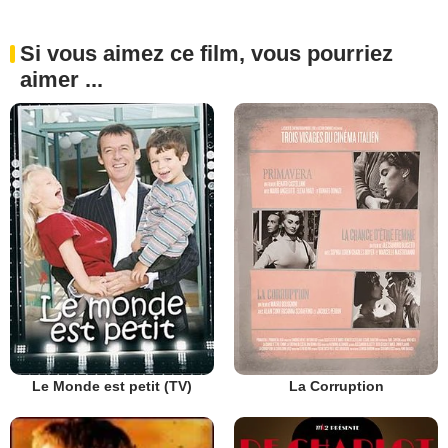
Si vous aimez ce film, vous pourriez
aimer ...
Le Monde est petit (TV)
La Corruption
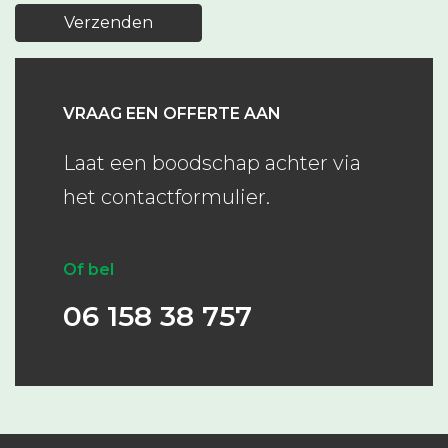
Verzenden
VRAAG EEN OFFERTE AAN
Laat een boodschap achter via
het contactformulier.
Of bel
06 158 38 757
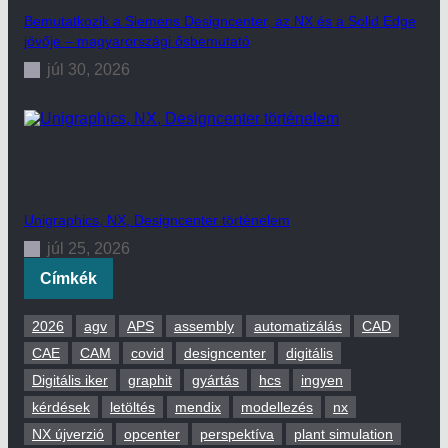
Bemutatkozik a Siemens Designcenter, az NX és a Solid Edge
jövője – magyarországi ősbemutató
júl 30, 2026
Unigraphics, NX, Designcenter történelem
júl 25, 2026
Címkék
2026
agv
APS
assembly
automatizálás
CAD
CAE
CAM
covid
designcenter
digitális
Digitális iker
graphit
gyártás
hcs
ingyen
kérdések
letöltés
mendix
modellezés
nx
NX újverzió
opcenter
perspektíva
plant simulation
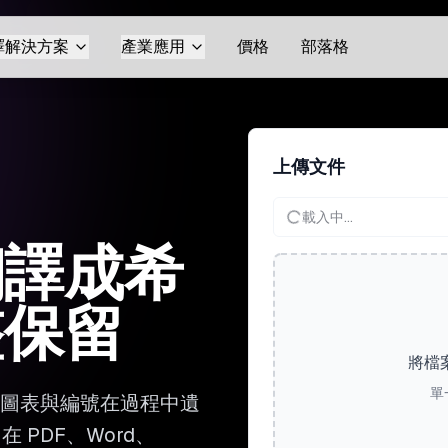
譯解決方案
產業應用
價格
部落格
上傳文件
載入中...
翻譯成希
整保留
將檔
單
、圖表與編號在過程中遺
 PDF、Word、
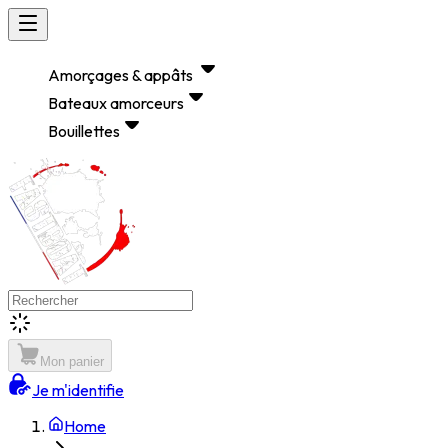
Amorçages & appâts
Bateaux amorceurs
Bouillettes
Mon panier
Je m'identifie
Home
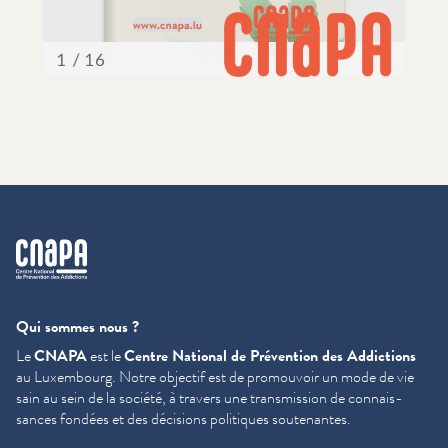
cnapa
Qui sommes nous ?
Le
CNAPA
est le
Centre National de Prévention des Addictions
au Luxembourg. Notre objectif est de promouvoir un mode de vie
sain au sein de la société, à travers une trans­mis­sion de con­nais­
sances fondées et des décisions politiques soutenantes.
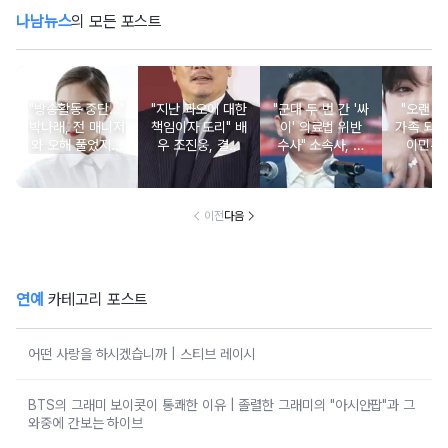
나남뉴스
의 모든 포스트
"방송활동 중단…"
"지난 과오에 대한
"군대 두 번 간 '싸
"오랜 인
박나래, 전 매니저
책임이자 도리" 배
이' 의료법 위반
가족 되기
와 오해 풀었지만
우 조진웅, 결국
수사" 소속사, 수
이민우
불찰 반성
은퇴 선언
면제 대리수령 불
찰...
이전
다음
연예
카테고리 포스트
어떤 사랑을 하시겠습니까 | 스티브 레이시
BTS의 그래미 보이콧이 통쾌한 이유 | 졸렬한 그래미의 "아시안팝"과 그
와중에 간보는 하이브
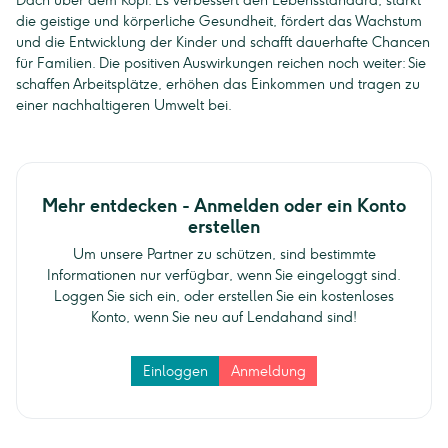
Dach über dem Kopf. Es verbessert den Lebensstandard, stärkt
die geistige und körperliche Gesundheit, fördert das Wachstum
und die Entwicklung der Kinder und schafft dauerhafte Chancen
für Familien. Die positiven Auswirkungen reichen noch weiter: Sie
schaffen Arbeitsplätze, erhöhen das Einkommen und tragen zu
einer nachhaltigeren Umwelt bei.
Mehr entdecken - Anmelden oder ein Konto
erstellen
Um unsere Partner zu schützen, sind bestimmte
Informationen nur verfügbar, wenn Sie eingeloggt sind.
Loggen Sie sich ein, oder erstellen Sie ein kostenloses
Konto, wenn Sie neu auf Lendahand sind!
Einloggen
Anmeldung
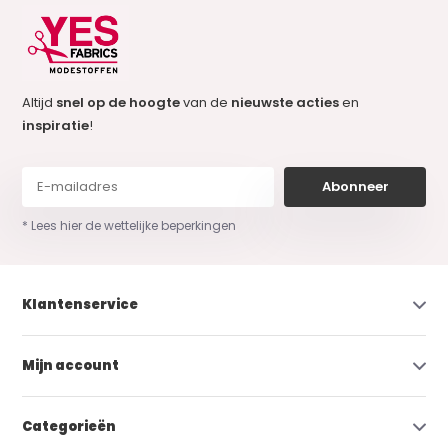
Altijd
snel op de hoogte
van de
nieuwste acties
en
inspiratie
!
Abonneer
* Lees hier de wettelijke beperkingen
Klantenservice
Mijn account
Categorieën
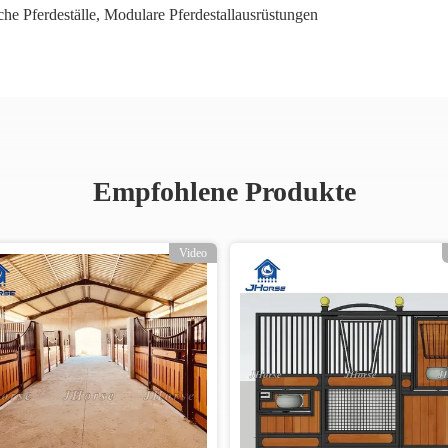
he Pferdeställe
,
Modulare Pferdestallausrüstungen
Empfohlene Produkte
Video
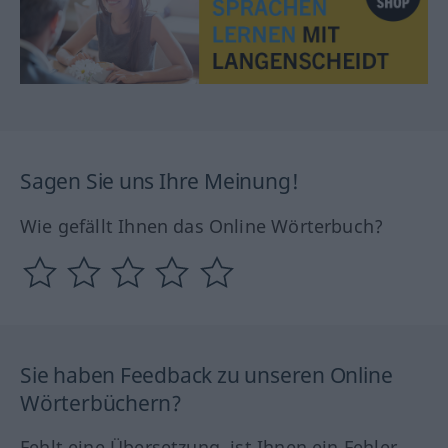
Sagen Sie uns Ihre Meinung!
Wie gefällt Ihnen das Online Wörterbuch?
Sie haben Feedback zu unseren Online
Wörterbüchern?
Fehlt eine Übersetzung, ist Ihnen ein Fehler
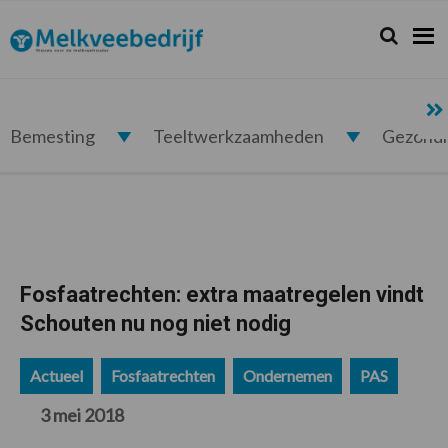
Spring
Door
Spring
Spring
naar
naar
naar
naar
Zoeken...
Zoek
Melkveebedrijf.nl
de
de
de
de
hoofdnavigatie
hoofd
eerste
voettekst
inhoud
sidebar
Bemesting
Teeltwerkzaamheden
Gezond
Fosfaatrechten: extra maatregelen vindt
Schouten nu nog niet nodig
Actueel
Fosfaatrechten
Ondernemen
PAS
3 mei 2018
------------------------------------------------
BRIEF: Which lines of the records contain the string "Konto" with the same capitalization? Filter the records down to those lines and copy each one in full.

ANSWER TO THE PROBLEM:
Mehr entdecken - Anmelden oder ein Konto
Konto, wenn Sie neu auf Lendahand sind!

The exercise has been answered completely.